Nucleotide identity along the Courdo11 virus and Megavirus chilensis [4] genomes for the largest (>5,000 nt) matching regions

Fig. 4
figure 4

Genomic dot plots for the Courdo11 virus against amoebae-associated mimiviruses belonging to lineages A, B and C. The Courdo11 virus genome was compared to the a Megavirus chilensis [4], b LBA 111, c Mimivirus [1] and d Moumouvirus [5] genomes. Dot plots were constructed using MUMmer 3.22 software [29], and nucleotide-based alignments were performed with MUMmer. Dot plots were generated by the MUMmerplot script and the program gnuplot (www.gnuplot.info/docs_4.0/gnuplot.html). The aligned segments are represented by dots or lines. Forward matches are shown in red, and reverse complement matches are shown in blue (Color figure online)

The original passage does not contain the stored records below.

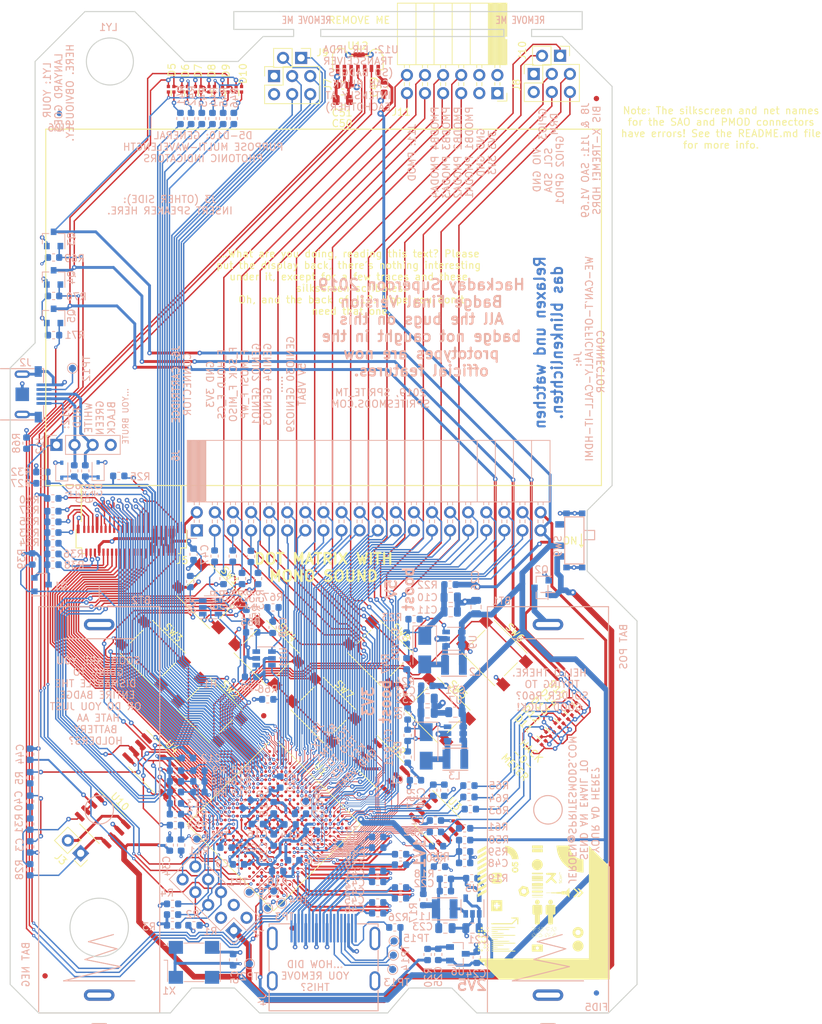
<source format=kicad_pcb>
(kicad_pcb (version 20221018) (generator pcbnew)

  (general
    (thickness 1.6)
  )

  (paper "A4")
  (layers
    (0 "F.Cu" signal)
    (1 "In1.Cu" power "Gnd.Cu")
    (2 "In2.Cu" power "Pwr.Cu")
    (31 "B.Cu" signal)
    (32 "B.Adhes" user "B.Adhesive")
    (33 "F.Adhes" user "F.Adhesive")
    (34 "B.Paste" user)
    (35 "F.Paste" user)
    (36 "B.SilkS" user "B.Silkscreen")
    (37 "F.SilkS" user "F.Silkscreen")
    (38 "B.Mask" user)
    (39 "F.Mask" user)
    (40 "Dwgs.User" user "User.Drawings")
    (41 "Cmts.User" user "User.Comments")
    (42 "Eco1.User" user "User.Eco1")
    (43 "Eco2.User" user "User.Eco2")
    (44 "Edge.Cuts" user)
    (45 "Margin" user)
    (46 "B.CrtYd" user "B.Courtyard")
    (47 "F.CrtYd" user "F.Courtyard")
    (48 "B.Fab" user)
    (49 "F.Fab" user)
  )

  (setup
    (pad_to_mask_clearance 0.051)
    (solder_mask_min_width 0.25)
    (aux_axis_origin 72 162)
    (pcbplotparams
      (layerselection 0x00310fc_ffffffff)
      (plot_on_all_layers_selection 0x0000000_00000000)
      (disableapertmacros false)
      (usegerberextensions true)
      (usegerberattributes false)
      (usegerberadvancedattributes false)
      (creategerberjobfile false)
      (dashed_line_dash_ratio 12.000000)
      (dashed_line_gap_ratio 3.000000)
      (svgprecision 4)
      (plotframeref false)
      (viasonmask false)
      (mode 1)
      (useauxorigin false)
      (hpglpennumber 1)
      (hpglpenspeed 20)
      (hpglpendiameter 15.000000)
      (dxfpolygonmode true)
      (dxfimperialunits true)
      (dxfusepcbnewfont true)
      (psnegative false)
      (psa4output false)
      (plotreference true)
      (plotvalue true)
      (plotinvisibletext false)
      (sketchpadsonfab false)
      (subtractmaskfromsilk false)
      (outputformat 1)
      (mirror false)
      (drillshape 0)
      (scaleselection 1)
      (outputdirectory "prod/")
    )
  )

  (net 0 "")
  (net 1 "GND")
  (net 2 "2V5")
  (net 3 "VIO")
  (net 4 "1V1")
  (net 5 "/FPGA/FLASH_CS")
  (net 6 "Net-(J1-Pad7)")
  (net 7 "Net-(J1-Pad8)")
  (net 8 "Net-(J1-Pad5)")
  (net 9 "Net-(J1-Pad6)")
  (net 10 "LCD_DB8")
  (net 11 "LCD_DB7")
  (net 12 "LCD_DB9")
  (net 13 "LCD_DB10")
  (net 14 "LCD_DB11")
  (net 15 "LCD_DB12")
  (net 16 "LCD_DB13")
  (net 17 "LCD_DB14")
  (net 18 "LCD_DB15")
  (net 19 "LCD_DB16")
  (net 20 "LCD_DB17")
  (net 21 "Net-(J4-Pad13)")
  (net 22 "LCD_RD")
  (net 23 "LCD_WR")
  (net 24 "LCD_RS")
  (net 25 "LCD_CS")
  (net 26 "LCD_DB0")
  (net 27 "LCD_DB2")
  (net 28 "LCD_RST")
  (net 29 "LCD_FMARK")
  (net 30 "LCD_DB4")
  (net 31 "LCD_DB3")
  (net 32 "LCD_DB5")
  (net 33 "LCD_DB6")
  (net 34 "LCD_DB1")
  (net 35 "LCD_ID")
  (net 36 "Net-(J2-Pad4)")
  (net 37 "USB_VBUSDET")
  (net 38 "Net-(C32-Pad1)")
  (net 39 "LCD_BLEN")
  (net 40 "Net-(Q1-Pad3)")
  (net 41 "USB_D-")
  (net 42 "USB_D+")
  (net 43 "Net-(R11-Pad2)")
  (net 44 "Net-(D1-Pad2)")
  (net 45 "VBAT")
  (net 46 "Net-(L1-Pad2)")
  (net 47 "Net-(C36-Pad1)")
  (net 48 "Net-(C37-Pad1)")
  (net 49 "Net-(C40-Pad1)")
  (net 50 "Net-(C41-Pad1)")
  (net 51 "Net-(C45-Pad1)")
  (net 52 "Net-(C38-Pad1)")
  (net 53 "Net-(C39-Pad1)")
  (net 54 "Net-(C42-Pad1)")
  (net 55 "Net-(C43-Pad1)")
  (net 56 "Net-(C44-Pad1)")
  (net 57 "HDMI_D0+")
  (net 58 "HDMI_D0-")
  (net 59 "HDMI_CK+")
  (net 60 "HDMI_CK-")
  (net 61 "HDMI_HEAC+")
  (net 62 "HDMI_HEAC-")
  (net 63 "Net-(BT1-Pad2)")
  (net 64 "BTN_A")
  (net 65 "BTN_START")
  (net 66 "BTN_SELECT")
  (net 67 "BTN_B")
  (net 68 "BTN_RIGHT")
  (net 69 "BTN_LEFT")
  (net 70 "BTN_DOWN")
  (net 71 "BTN_UP")
  (net 72 "GENIO_9")
  (net 73 "GENIO_11")
  (net 74 "GENIO_8")
  (net 75 "GENIO_10")
  (net 76 "GENIO_12")
  (net 77 "GENIO_13")
  (net 78 "GENIO_14")
  (net 79 "GENIO_15")
  (net 80 "GENIO_16")
  (net 81 "GENIO_17")
  (net 82 "GENIO_18")
  (net 83 "GENIO_19")
  (net 84 "GENIO_20")
  (net 85 "GENIO_21")
  (net 86 "GENIO_22")
  (net 87 "GENIO_23")
  (net 88 "GENIO_24")
  (net 89 "GENIO_25")
  (net 90 "GENIO_26")
  (net 91 "GENIO_27")
  (net 92 "GENIO_28")
  (net 93 "GENIO_29")
  (net 94 "GENIO_30")
  (net 95 "5V")
  (net 96 "RAM2_CE")
  (net 97 "RAM2_SIO1")
  (net 98 "RAM2_SIO2")
  (net 99 "RAM2_SIO0")
  (net 100 "RAM2_SCLK")
  (net 101 "RAM2_SIO3")
  (net 102 "RAM1_SIO3")
  (net 103 "RAM1_SCLK")
  (net 104 "RAM1_SIO0")
  (net 105 "RAM1_SIO2")
  (net 106 "RAM1_SIO1")
  (net 107 "RAM1_CE")
  (net 108 "Net-(TP11-Pad1)")
  (net 109 "SNDOUT")
  (net 110 "Net-(R15-Pad1)")
  (net 111 "Net-(R10-Pad2)")
  (net 112 "Net-(R14-Pad2)")
  (net 113 "Net-(R13-Pad2)")
  (net 114 "Net-(J5-Pad13)")
  (net 115 "Net-(J5-Pad6)")
  (net 116 "Net-(J5-Pad5)")
  (net 117 "Net-(J5-Pad4)")
  (net 118 "Net-(J5-Pad3)")
  (net 119 "Net-(J5-Pad2)")
  (net 120 "Net-(J5-Pad1)")
  (net 121 "Net-(J4-Pad15)")
  (net 122 "Net-(J4-Pad16)")
  (net 123 "Net-(C35-Pad1)")
  (net 124 "Net-(J4-Pad18)")
  (net 125 "Net-(C46-Pad1)")
  (net 126 "Net-(C22-Pad1)")
  (net 127 "Net-(C22-Pad2)")
  (net 128 "Net-(R28-Pad2)")
  (net 129 "Net-(C25-Pad1)")
  (net 130 "Net-(J3-Pad1)")
  (net 131 "Net-(D2-Pad2)")
  (net 132 "Net-(J3-Pad2)")
  (net 133 "LED1")
  (net 134 "LED2")
  (net 135 "LED3")
  (net 136 "LED4")
  (net 137 "LED5")
  (net 138 "LED6")
  (net 139 "VBAT_ALWON")
  (net 140 "HDMI_D2+")
  (net 141 "HDMI_D2-")
  (net 142 "HDMI_D1+")
  (net 143 "HDMI_D1-")
  (net 144 "Net-(C4-Pad2)")
  (net 145 "Net-(C10-Pad1)")
  (net 146 "Net-(C27-Pad2)")
  (net 147 "GENIO_7")
  (net 148 "GENIO_6")
  (net 149 "GENIO_5")
  (net 150 "GENIO_4")
  (net 151 "GENIO_3")
  (net 152 "GENIO_2")
  (net 153 "GENIO_1")
  (net 154 "USB_PU")
  (net 155 "Net-(J6-Pad8)")
  (net 156 "Net-(J6-Pad7)")
  (net 157 "Net-(J6-Pad6)")
  (net 158 "Net-(J6-Pad5)")
  (net 159 "Net-(J6-Pad4)")
  (net 160 "Net-(J6-Pad3)")
  (net 161 "FLASH_SCK")
  (net 162 "FLASH_HOLD")
  (net 163 "FLASH_MISO")
  (net 164 "FLASH_WP")
  (net 165 "FLASH_MOSI")
  (net 166 "SAO1_GPIO1")
  (net 167 "SAO1_GPIO2")
  (net 168 "SAO1_SDA")
  (net 169 "SAO1_SCL")
  (net 170 "SAO1_GPIO3")
  (net 171 "SAO1_DRM")
  (net 172 "PMODB_4")
  (net 173 "PMODA_4")
  (net 174 "PMODB_3")
  (net 175 "PMODA_3")
  (net 176 "PMODB_2")
  (net 177 "PMODA_2")
  (net 178 "PMODB_1")
  (net 179 "PMODA_1")
  (net 180 "SAO2_GPIO1")
  (net 181 "SAO2_GPIO2")
  (net 182 "SAO2_SDA")
  (net 183 "SAO2_SCL")
  (net 184 "SAO2_GPIO3")
  (net 185 "SAO2_DRM")
  (net 186 "Net-(R54-Pad1)")
  (net 187 "FLASH_CS_EXT")
  (net 188 "Net-(TP1-Pad1)")
  (net 189 "Net-(TP3-Pad1)")
  (net 190 "Net-(TP4-Pad1)")
  (net 191 "/FPGA/FLASH_CS_INT")
  (net 192 "Net-(C28-Pad1)")
  (net 193 "Net-(U11-Pad4)")
  (net 194 "/FPGA/FSEL_D")
  (net 195 "/FPGA/FSEL_C")
  (net 196 "PWMOUT")
  (net 197 "ADCREF")
  (net 198 "CLK")
  (net 199 "ADCREFOUT")
  (net 200 "Net-(R60-Pad2)")
  (net 201 "LED7")
  (net 202 "LED8")
  (net 203 "LED9")
  (net 204 "DBGRX")
  (net 205 "DBGTX")
  (net 206 "Net-(TP5-Pad1)")
  (net 207 "Net-(TP6-Pad1)")
  (net 208 "ADC4")
  (net 209 "Net-(BT1-Pad1)")
  (net 210 "LED10")
  (net 211 "LED11")
  (net 212 "IRDA_TX")
  (net 213 "IRDA_RX")
  (net 214 "IRDA_SD")
  (net 215 "Net-(J12-Pad2)")
  (net 216 "Net-(J12-Pad3)")
  (net 217 "Net-(J12-Pad1)")
  (net 218 "CATB")
  (net 219 "LEDR")
  (net 220 "LEDG")
  (net 221 "LEDB")
  (net 222 "Net-(D5-Pad1)")
  (net 223 "Net-(D6-Pad1)")
  (net 224 "Net-(D7-Pad1)")
  (net 225 "Net-(D8-Pad1)")
  (net 226 "Net-(D9-Pad1)")
  (net 227 "Net-(D10-Pad1)")
  (net 228 "Net-(D11-Pad1)")
  (net 229 "Net-(D12-Pad1)")
  (net 230 "Net-(D13-Pad1)")
  (net 231 "Net-(D14-Pad1)")
  (net 232 "Net-(D15-Pad1)")
  (net 233 "Net-(TP7-Pad1)")
  (net 234 "CATC")
  (net 235 "CATA")
  (net 236 "Net-(J1-Pad4)")
  (net 237 "Net-(SW9-Pad3)")
  (net 238 "Net-(U1-PadY19)")
  (net 239 "Net-(U1-PadY17)")
  (net 240 "Net-(U1-PadY16)")
  (net 241 "Net-(U1-PadY15)")
  (net 242 "Net-(U1-PadY14)")
  (net 243 "Net-(U1-PadY12)")
  (net 244 "Net-(U1-PadY11)")
  (net 245 "Net-(U1-PadY8)")
  (net 246 "Net-(U1-PadY7)")
  (net 247 "Net-(U1-PadY6)")
  (net 248 "Net-(U1-PadY5)")
  (net 249 "Net-(U1-PadW20)")
  (net 250 "Net-(U1-PadW18)")
  (net 251 "Net-(U1-PadW17)")
  (net 252 "Net-(U1-PadW14)")
  (net 253 "Net-(U1-PadW13)")
  (net 254 "Net-(U1-PadW11)")
  (net 255 "Net-(U1-PadW10)")
  (net 256 "Net-(U1-PadW9)")
  (net 257 "Net-(U1-PadW8)")
  (net 258 "Net-(U1-PadW5)")
  (net 259 "Net-(U1-PadW4)")
  (net 260 "Net-(U1-PadV1)")
  (net 261 "Net-(U1-PadT20)")
  (net 262 "Net-(U1-PadT17)")
  (net 263 "Net-(U1-PadT3)")
  (net 264 "Net-(U1-PadT2)")
  (net 265 "Net-(U1-PadR17)")
  (net 266 "Net-(U1-PadR3)")
  (net 267 "Net-(U1-PadP18)")
  (net 268 "Net-(U1-PadP17)")
  (net 269 "Net-(U1-PadP16)")
  (net 270 "Net-(U1-PadN18)")
  (net 271 "Net-(U1-PadN17)")
  (net 272 "Net-(U1-PadN16)")
  (net 273 "Net-(U1-PadN5)")
  (net 274 "Net-(U1-PadM19)")
  (net 275 "Net-(U1-PadM18)")
  (net 276 "Net-(U1-PadM17)")
  (net 277 "Net-(U1-PadM5)")
  (net 278 "Net-(U1-PadL19)")
  (net 279 "Net-(U1-PadL5)")
  (net 280 "Net-(U1-PadK17)")
  (net 281 "Net-(U1-PadK16)")
  (net 282 "Net-(U1-PadK5)")
  (net 283 "Net-(U1-PadJ18)")
  (net 284 "Net-(U1-PadJ17)")
  (net 285 "Net-(U1-PadJ5)")
  (net 286 "Net-(U1-PadH5)")
  (net 287 "Net-(U1-PadH4)")
  (net 288 "Net-(U1-PadH3)")
  (net 289 "Net-(U1-PadG16)")
  (net 290 "Net-(U1-PadG5)")
  (net 291 "Net-(U1-PadF16)")
  (net 292 "Net-(U1-PadF5)")
  (net 293 "Net-(U1-PadE18)")
  (net 294 "Net-(U1-PadE15)")
  (net 295 "Net-(U1-PadE14)")
  (net 296 "Net-(U1-PadE13)")
  (net 297 "Net-(U1-PadE12)")
  (net 298 "Net-(U1-PadE11)")
  (net 299 "Net-(U1-PadE10)")
  (net 300 "Net-(U1-PadE9)")
  (net 301 "Net-(U1-PadE8)")
  (net 302 "Net-(U1-PadE7)")
  (net 303 "Net-(U1-PadE6)")
  (net 304 "Net-(U1-PadD15)")
  (net 305 "Net-(U1-PadD14)")
  (net 306 "Net-(U1-PadD13)")
  (net 307 "Net-(U1-PadD12)")
  (net 308 "Net-(U1-PadD8)")
  (net 309 "Net-(U1-PadD7)")
  (net 310 "Net-(U1-PadC13)")

  (footprint "Package_SO:SSOP-8_5.25x5.24mm_P1.27mm" (layer "F.Cu") (at 92.4 127.4 -45))

  (footprint "Button_Switch_SMD:SW_Push_1P1T_NO_6x6mm_H9.5mm" (layer "F.Cu") (at 124 111.5 -45))

  (footprint "Button_Switch_SMD:SW_Push_1P1T_NO_6x6mm_H9.5mm" (layer "F.Cu") (at 132 119.5 -45))

  (footprint "Button_Switch_SMD:SW_Push_1P1T_NO_6x6mm_H9.5mm" (layer "F.Cu") (at 108 111.5 -45))

  (footprint "Button_Switch_SMD:SW_Push_1P1T_NO_6x6mm_H9.5mm" (layer "F.Cu") (at 116 119.5 -45))

  (footprint "Button_Switch_SMD:SW_Push_1P1T_NO_6x6mm_H9.5mm" (layer "F.Cu") (at 100 103.5 -45))

  (footprint "Button_Switch_SMD:SW_Push_1P1T_NO_6x6mm_H9.5mm" (layer "F.Cu") (at 92 111.5 -45))

  (footprint "Button_Switch_SMD:SW_Push_1P1T_NO_6x6mm_H9.5mm" (layer "F.Cu") (at 100 119.5 -45))

  (footprint "Button_Switch_SMD:SW_Push_1P1T_NO_6x6mm_H9.5mm" (layer "F.Cu") (at 140 111.5 -45))

  (footprint "Package_SO:SSOP-8_3.9x5.05mm_P1.27mm" (layer "F.Cu") (at 131.9 135.1 -45))

  (footprint "Package_SO:SSOP-8_3.9x5.05mm_P1.27mm" (layer "F.Cu") (at 124.1 127.4 -45))

  (footprint "lib:Lattice_caBGA-381_17.0x17.0mm_Layout20x20_P0.8mm_Ball0.4mm_Pad0.4mm_NSMD" (layer "F.Cu") (at 109 135.5 -45))

  (footprint "Package_SO:SSOP-8_3.9x5.05mm_P1.27mm" (layer "F.Cu") (at 85 135 -45))

  (footprint "lib:FH26-45S-0.3SHW" (layer "F.Cu") (at 89 95.75))

  (footprint "Connector_PinSocket_2.54mm:PinSocket_1x02_P2.54mm_Vertical" (layer "F.Cu") (at 81.9 139.6 -135))

  (footprint "Connector_PinSocket_2.54mm:PinSocket_2x06_P2.54mm_Horizontal" (layer "F.Cu") (at 140.4 32.95 -90))

  (footprint "Connector_PinSocket_2.54mm:PinSocket_2x03_P2.54mm_Vertical" (layer "F.Cu") (at 145.5 30.25 90))

  (footprint "Connector_PinHeader_2.54mm:PinHeader_1x02_P2.54mm_Vertical" (layer "F.Cu") (at 149.2 27.7 -90))

  (footprint "Connector_PinHeader_2.54mm:PinHeader_1x02_P2.54mm_Vertical" (layer "F.Cu") (at 112.85 28 -90))

  (footprint "Connector_PinSocket_2.54mm:PinSocket_2x03_P2.54mm_Vertical" (layer "F.Cu") (at 109.05 30.55 90))

  (footprint "Capacitor_SMD:C_0603_1608Metric" (layer "F.Cu") (at 124.5 32.1 -90))

  (footprint "Capacitor_SMD:C_0805_2012Metric" (layer "F.Cu") (at 118.7 33.9 180))

  (footprint "Capacitor_SMD:C_0603_1608Metric" (layer "F.Cu") (at 118.7 31.85 180))

  (footprint "lib:RPM973-H11" (layer "F.Cu") (at 120.82 28.67))

  (footprint "lib:FC-B1010RGBT-HG" (layer "F.Cu") (at 146.6 123.8 135))

  (footprint "lib:FC-B1010RGBT-HG" (layer "F.Cu") (at 147.8 122.6 135))

  (footprint "lib:FC-B1010RGBT-HG" (layer "F.Cu") (at 149.1 121.355528 135))

  (footprint "lib:FC-B1010RGBT-HG" (layer "F.Cu")
    (tstamp 00000000-0000-0000-0000-00005d6082eb)
    (at 150.3 120.2 135)
    (path "/00000000-0000-0000-0000-00005c5e8849/00000000-0000-0000-0000-00005de8c0db")
    (attr smd)
    (fp_text reference "D14" (at 3.606245 -0.212132 135) (layer "F.SilkS")
        (effects (font (size 1 1) (thickness 0.15)))
      (tstamp 6b1ca47d-ddf0-42c0-859d-95579130ab33)
    )
    (fp_text value "FC-B1010RGBT-HG" (at 0 -5.35 135) (layer "F.Fab") hide
        (effects (font (size 1 1) (thickness 0.15)))
      (tstamp c9011403-2644-4e4d-b914-00e81bb81ffb)
    )
  
... [2658485 chars truncated]
</source>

Overall, BLASTp searches against the NCBI GenBank non-redundant protein sequence database identified bona fide homologues for 1,152 Courdo11 virus predicted proteins (99 % of the gene repertoire), and 14 (1.2 %) ORFans were identified. The main components of the M. chilensis gene content are also found in the Courdo11 virus genome, including three amino acyl-tRNA synthetases (mg743, mg844, mg358) that are absent in Mimivirus, a putative DNA photolyase (mg779) and a uridine monophosphate kinase (mg431). In contrast, 6 tRNAs were detected in the Courdo11 virus genome, including three tRNA-Leu, one tRNA-Cys, one tRNA-His and one tRNA-Trp, whereas only 3 tRNAs were identified in M. chilensis (1 Trp, and 2 Leu). We extended our analysis of the Courdo11 virus by comparing it with the newly identified viruses Pandoravirus dulcis and Pandarovirus salinus [11]. A BLASTp search of the Courdo11 virus gene content against those of pandoraviruses using 1e-3 as e-value cut off yielded 150 (12.8 %) and 132 (11.3 %) significant hits with P. salinus and P. dulcis, respectively.

Discussion

The comparative analyses of Courdo11 virus with the genomes of other members of family Mimiviridae showed that this giant virus is a bona fide new member of the family Mimiviridae and belongs to lineage C of mimiviruses of amoebae. Genomic architecture comparisons mirrored previous findings that showed conservation of collinear regions in the middle part of the genome and diversity towards the extremities; this feature was indeed described in other mimiviruses and in poxviruses [4, 5, 3739]. Further analyses showed that the Courdo11 virus genome is most closely related to M. chilensis [4] and LBA 111 [20], the first mimivirus isolated from a human. The evolutionary relationship between Courdo11 virus and other mimiviruses isolated from freshwater (Mimivirus and Moumouvirus), marine coastal water (M. chilensis) and soil (Terra1 virus and Terra2 virus) indicates that these giant viruses have a broad host range and can survive in different habitats. Major characteristics of the M. chilensis genome were identified in the Courdo11 virus genome, which was found to encode three more tRNAs. Fourteen ORFans were identified in the Courdo11 virus genome, suggesting that the pan-genome of mimiviruses of amoeba might reach a plateau.